* **Extracto de página**:
-------------------------
En la primera semana de agosto viajé a Osaka, Japón, por motivos de trabajo. Fui jurado en un concurso de literatura coreana organizado por el Centro Cultural Coreano, que comenzó el año pasado. La literatura coreana ha ganado notoriedad en Japón recientemente, hasta el punto de que muchos medios la llaman “K-literature”, tras el auge del K-pop. Cada vez más japoneses empiezan a aprender coreano a través de canciones, música, cine y dramas coreanos. Quienes se interesan por un idioma suelen querer conocer también la cultura que lo acompaña, y esa pasión se extiende a la traducción. Desde el éxito de la primera edición, muchas personas se han animado a participar en el certamen, y creo que los ganadores han visto recompensado su esfuerzo y dedicación.

Como jurado, comenté en general a los concursantes: “Aunque vivamos en distintos países y mundos, encontramos consuelo en la literatura al descubrir rasgos humanos comunes. Pero quizá la traducción no consista en hallar similitudes, sino en reconocer diferencias que nos permitan comprendernos”.

El coreano y el japonés se consideran lenguas con mucho en común: ambas usan caracteres chinos, tienen un orden de palabras parecido y emplean honoríficos. Pero, ¿significa eso que comparten afinidad en todo? Por supuesto que no. Si se observa de cerca, se ven claras diferencias en los gestos, el trato según la relación y la situación, así como en las formas y grados de expresión emocional. Por ejemplo, a menudo los japoneses que siguen la cultura coreana se preguntan por qué los coreanos dicen sentirse “frescos” tras un baño caliente, qué sienten al llamar a alguien por su nombre completo, o por qué un esposo se refiere a su cónyuge como “wife” en inglés. En mi experiencia, los coreanos suelen molestarse si alguien pasa repentinamente al habla informal después de usar el registro cortés, mientras que los japoneses tienden a volverse fríos adoptando de pronto un lenguaje honorífico aunque hubieran hablado de forma informal.
-------------------------
* **Fragmentos de filas**:
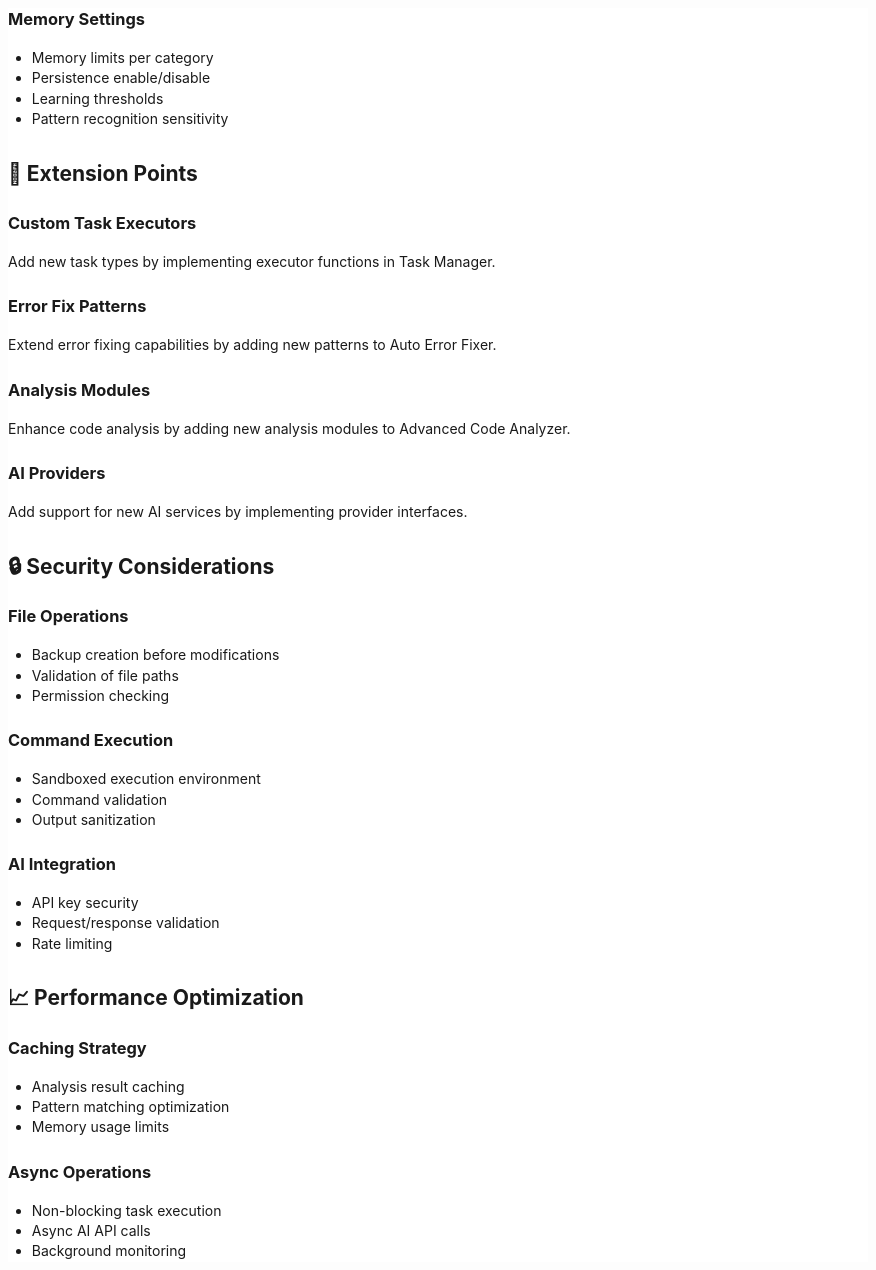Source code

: ### **Memory Settings**
- Memory limits per category
- Persistence enable/disable
- Learning thresholds
- Pattern recognition sensitivity

## 🚀 **Extension Points**

### **Custom Task Executors**
Add new task types by implementing executor functions in Task Manager.

### **Error Fix Patterns**
Extend error fixing capabilities by adding new patterns to Auto Error Fixer.

### **Analysis Modules**
Enhance code analysis by adding new analysis modules to Advanced Code Analyzer.

### **AI Providers**
Add support for new AI services by implementing provider interfaces.

## 🔒 **Security Considerations**

### **File Operations**
- Backup creation before modifications
- Validation of file paths
- Permission checking

### **Command Execution**
- Sandboxed execution environment
- Command validation
- Output sanitization

### **AI Integration**
- API key security
- Request/response validation
- Rate limiting

## 📈 **Performance Optimization**

### **Caching Strategy**
- Analysis result caching
- Pattern matching optimization
- Memory usage limits

### **Async Operations**
- Non-blocking task execution
- Async AI API calls
- Background monitoring
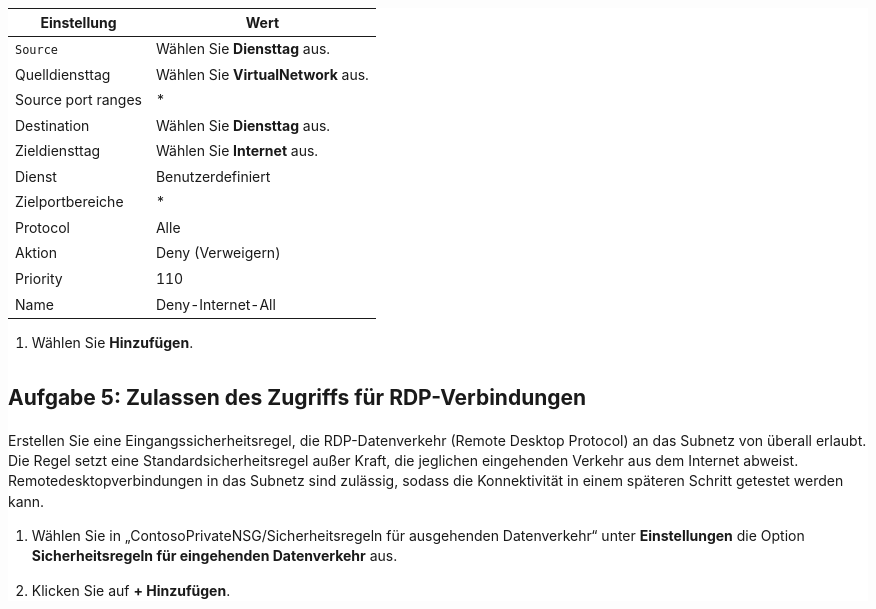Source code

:    | **Einstellung**             | **Wert**                 |
   | ----------------------- | ------------------------- |
   | `Source`                  | Wählen Sie **Diensttag** aus.    |
   | Quelldiensttag      | Wählen Sie **VirtualNetwork** aus. |
   | Source port ranges      | *                         |
   | Destination             | Wählen Sie **Diensttag** aus.    |
   | Zieldiensttag | Wählen Sie **Internet** aus.       |
   | Dienst                 | Benutzerdefiniert                    |
   | Zielportbereiche | *                         |
   | Protocol                | Alle                       |
   | Aktion                  | Deny (Verweigern)                      |
   | Priority                | 110                       |
   | Name                    | Deny-Internet-All         |

1. Wählen Sie **Hinzufügen**.

## Aufgabe 5: Zulassen des Zugriffs für RDP-Verbindungen

Erstellen Sie eine Eingangssicherheitsregel, die RDP-Datenverkehr (Remote Desktop Protocol) an das Subnetz von überall erlaubt. Die Regel setzt eine Standardsicherheitsregel außer Kraft, die jeglichen eingehenden Verkehr aus dem Internet abweist. Remotedesktopverbindungen in das Subnetz sind zulässig, sodass die Konnektivität in einem späteren Schritt getestet werden kann.

1. Wählen Sie in „ContosoPrivateNSG/Sicherheitsregeln für ausgehenden Datenverkehr“ unter **Einstellungen** die Option **Sicherheitsregeln für eingehenden Datenverkehr** aus.

1. Klicken Sie auf **+ Hinzufügen**.
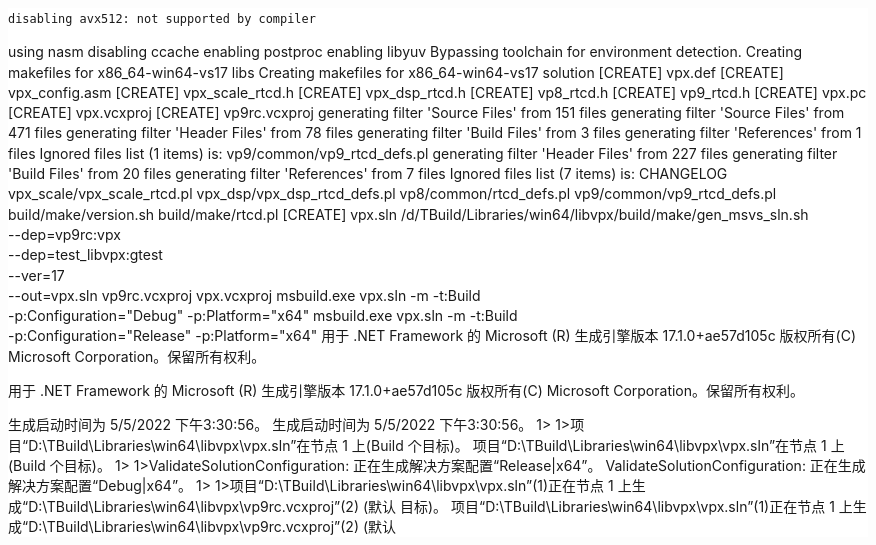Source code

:     disabling avx512: not supported by compiler
  using nasm
  disabling ccache
  enabling postproc
  enabling libyuv
Bypassing toolchain for environment detection.
Creating makefiles for x86_64-win64-vs17 libs
Creating makefiles for x86_64-win64-vs17 solution
    [CREATE] vpx.def
    [CREATE] vpx_config.asm
    [CREATE] vpx_scale_rtcd.h
    [CREATE] vpx_dsp_rtcd.h
    [CREATE] vp8_rtcd.h
    [CREATE] vp9_rtcd.h
    [CREATE] vpx.pc
    [CREATE] vpx.vcxproj
    [CREATE] vp9rc.vcxproj
generating filter 'Source Files' from 151 files
generating filter 'Source Files' from 471 files
generating filter 'Header Files' from 78 files
generating filter 'Build Files' from 3 files
generating filter 'References' from 1 files
Ignored files list (1 items) is:
    vp9/common/vp9_rtcd_defs.pl
generating filter 'Header Files' from 227 files
generating filter 'Build Files' from 20 files
generating filter 'References' from 7 files
Ignored files list (7 items) is:
    CHANGELOG
    vpx_scale/vpx_scale_rtcd.pl
    vpx_dsp/vpx_dsp_rtcd_defs.pl
    vp8/common/rtcd_defs.pl
    vp9/common/vp9_rtcd_defs.pl
    build/make/version.sh
    build/make/rtcd.pl
    [CREATE] vpx.sln
/d/TBuild/Libraries/win64/libvpx/build/make/gen_msvs_sln.sh \
             --dep=vp9rc:vpx \
            --dep=test_libvpx:gtest \
            --ver=17\
            --out=vpx.sln vp9rc.vcxproj vpx.vcxproj
msbuild.exe vpx.sln -m -t:Build \
        -p:Configuration="Debug" -p:Platform="x64"
msbuild.exe vpx.sln -m -t:Build \
        -p:Configuration="Release" -p:Platform="x64"
用于 .NET Framework 的 Microsoft (R) 生成引擎版本 17.1.0+ae57d105c
版权所有(C) Microsoft Corporation。保留所有权利。

用于 .NET Framework 的 Microsoft (R) 生成引擎版本 17.1.0+ae57d105c
版权所有(C) Microsoft Corporation。保留所有权利。

生成启动时间为 5/5/2022 下午3:30:56。
生成启动时间为 5/5/2022 下午3:30:56。
     1>     1>项目“D:\TBuild\Libraries\win64\libvpx\vpx.sln”在节点 1 上(Build 个目标)。
项目“D:\TBuild\Libraries\win64\libvpx\vpx.sln”在节点 1 上(Build 个目标)。
     1>     1>ValidateSolutionConfiguration:
         正在生成解决方案配置“Release|x64”。
ValidateSolutionConfiguration:
         正在生成解决方案配置“Debug|x64”。
     1>     1>项目“D:\TBuild\Libraries\win64\libvpx\vpx.sln”(1)正在节点 1 上生成“D:\TBuild\Libraries\win64\libvpx\vp9rc.vcxproj”(2) (默认
       目标)。
项目“D:\TBuild\Libraries\win64\libvpx\vpx.sln”(1)正在节点 1 上生成“D:\TBuild\Libraries\win64\libvpx\vp9rc.vcxproj”(2) (默认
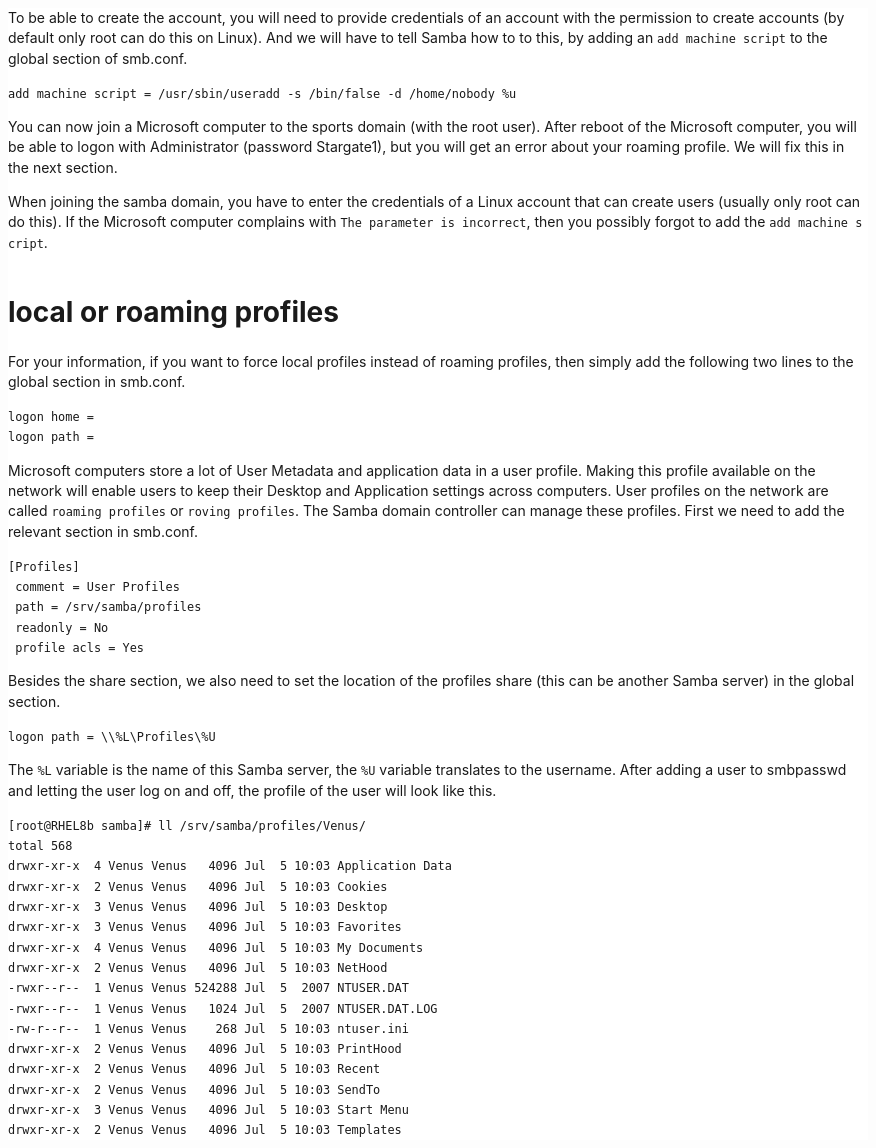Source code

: 
To be able to create the account, you will need to provide credentials
of an account with the permission to create accounts (by default only
root can do this on Linux). And we will have to tell Samba how to to
this, by adding an `add machine script` to the global section of
smb.conf.

    add machine script = /usr/sbin/useradd -s /bin/false -d /home/nobody %u
        

You can now join a Microsoft computer to the sports domain (with the
root user). After reboot of the Microsoft computer, you will be able to
logon with Administrator (password Stargate1), but you will get an error
about your roaming profile. We will fix this in the next section.

When joining the samba domain, you have to enter the credentials of a
Linux account that can create users (usually only root can do this). If
the Microsoft computer complains with `The parameter is incorrect`, then
you possibly forgot to add the `add machine script`.

# local or roaming profiles

For your information, if you want to force local profiles instead of
roaming profiles, then simply add the following two lines to the global
section in smb.conf.

    logon home =
    logon path =
        

Microsoft computers store a lot of User Metadata and application data in
a user profile. Making this profile available on the network will enable
users to keep their Desktop and Application settings across computers.
User profiles on the network are called `roaming profiles`
or `roving profiles`. The Samba domain controller can manage these
profiles. First we need to add the relevant section in smb.conf.

    [Profiles]
     comment = User Profiles
     path = /srv/samba/profiles
     readonly = No
     profile acls = Yes
        

Besides the share section, we also need to set the location of the
profiles share (this can be another Samba server) in the global section.

    logon path = \\%L\Profiles\%U
        

The `%L` variable is the name of this Samba server, the `%U` variable
translates to the username. After adding a user to smbpasswd and letting
the user log on and off, the profile of the user will look like this.

    [root@RHEL8b samba]# ll /srv/samba/profiles/Venus/
    total 568
    drwxr-xr-x  4 Venus Venus   4096 Jul  5 10:03 Application Data
    drwxr-xr-x  2 Venus Venus   4096 Jul  5 10:03 Cookies
    drwxr-xr-x  3 Venus Venus   4096 Jul  5 10:03 Desktop
    drwxr-xr-x  3 Venus Venus   4096 Jul  5 10:03 Favorites
    drwxr-xr-x  4 Venus Venus   4096 Jul  5 10:03 My Documents
    drwxr-xr-x  2 Venus Venus   4096 Jul  5 10:03 NetHood
    -rwxr--r--  1 Venus Venus 524288 Jul  5  2007 NTUSER.DAT
    -rwxr--r--  1 Venus Venus   1024 Jul  5  2007 NTUSER.DAT.LOG
    -rw-r--r--  1 Venus Venus    268 Jul  5 10:03 ntuser.ini
    drwxr-xr-x  2 Venus Venus   4096 Jul  5 10:03 PrintHood
    drwxr-xr-x  2 Venus Venus   4096 Jul  5 10:03 Recent
    drwxr-xr-x  2 Venus Venus   4096 Jul  5 10:03 SendTo
    drwxr-xr-x  3 Venus Venus   4096 Jul  5 10:03 Start Menu
    drwxr-xr-x  2 Venus Venus   4096 Jul  5 10:03 Templates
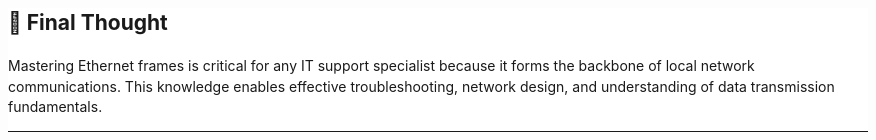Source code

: 
## 🚀 Final Thought

Mastering Ethernet frames is critical for any IT support specialist because it forms the backbone of local network communications. This knowledge enables effective troubleshooting, network design, and understanding of data transmission fundamentals.

---



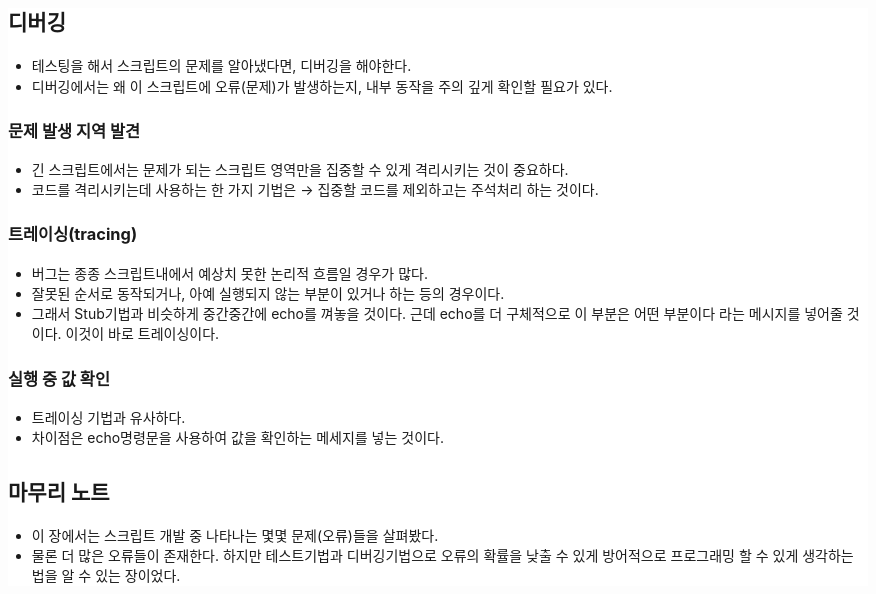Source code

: ## 디버깅

- 테스팅을 해서 스크립트의 문제를 알아냈다면, 디버깅을 해야한다.
- 디버깅에서는 왜 이 스크립트에 오류(문제)가 발생하는지, 내부 동작을 주의 깊게 확인할 필요가 있다.

### 문제 발생 지역 발견

- 긴 스크립트에서는 문제가 되는 스크립트 영역만을 집중할 수 있게 격리시키는 것이 중요하다.
- 코드를 격리시키는데 사용하는 한 가지 기법은 → 집중할 코드를 제외하고는 주석처리 하는 것이다.

### 트레이싱(tracing)

- 버그는 종종 스크립트내에서 예상치 못한 논리적 흐름일 경우가 많다.
- 잘못된 순서로 동작되거나, 아예 실행되지 않는 부분이 있거나 하는 등의 경우이다.
- 그래서 Stub기법과 비슷하게 중간중간에 echo를 껴놓을 것이다. 근데 echo를 더 구체적으로 이 부분은 어떤 부분이다 라는 메시지를 넣어줄 것이다. 이것이 바로 트레이싱이다.

### 실행 중 값 확인

- 트레이싱 기법과 유사하다.
- 차이점은 echo명령문을 사용하여 값을 확인하는 메세지를 넣는 것이다.

## 마무리 노트

- 이 장에서는 스크립트 개발 중 나타나는 몇몇 문제(오류)들을 살펴봤다.
- 물론 더 많은 오류들이 존재한다. 하지만 테스트기법과 디버깅기법으로 오류의 확률을 낮출 수 있게 방어적으로 프로그래밍 할 수 있게 생각하는 법을 알 수 있는 장이었다.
-------------------------
* **Acción requerida 1**:
Reproduce del texto sobre la literatura coreana en Japón todo lo que va desde "En la primera" hasta "esfuerzo y dedicación.", sin cambiar nada.
* **Acción requerida 2**:
Devuelve todas las líneas de las filas que contengan la cadena "root".
El texto y las filas provienen de fuentes distintas.

* **Respuesta final 1**:
En la primera semana de agosto viajé a Osaka, Japón, por motivos de trabajo. Fui jurado en un concurso de literatura coreana organizado por el Centro Cultural Coreano, que comenzó el año pasado. La literatura coreana ha ganado notoriedad en Japón recientemente, hasta el punto de que muchos medios la llaman “K-literature”, tras el auge del K-pop. Cada vez más japoneses empiezan a aprender coreano a través de canciones, música, cine y dramas coreanos. Quienes se interesan por un idioma suelen querer conocer también la cultura que lo acompaña, y esa pasión se extiende a la traducción. Desde el éxito de la primera edición, muchas personas se han animado a participar en el certamen, y creo que los ganadores han visto recompensado su esfuerzo y dedicación.

* **Respuesta final 2**:
root can do this on Linux). And we will have to tell Samba how to to
root user). After reboot of the Microsoft computer, you will be able to
Linux account that can create users (usually only root can do this). If
    [root@RHEL8b samba]# ll /srv/samba/profiles/Venus/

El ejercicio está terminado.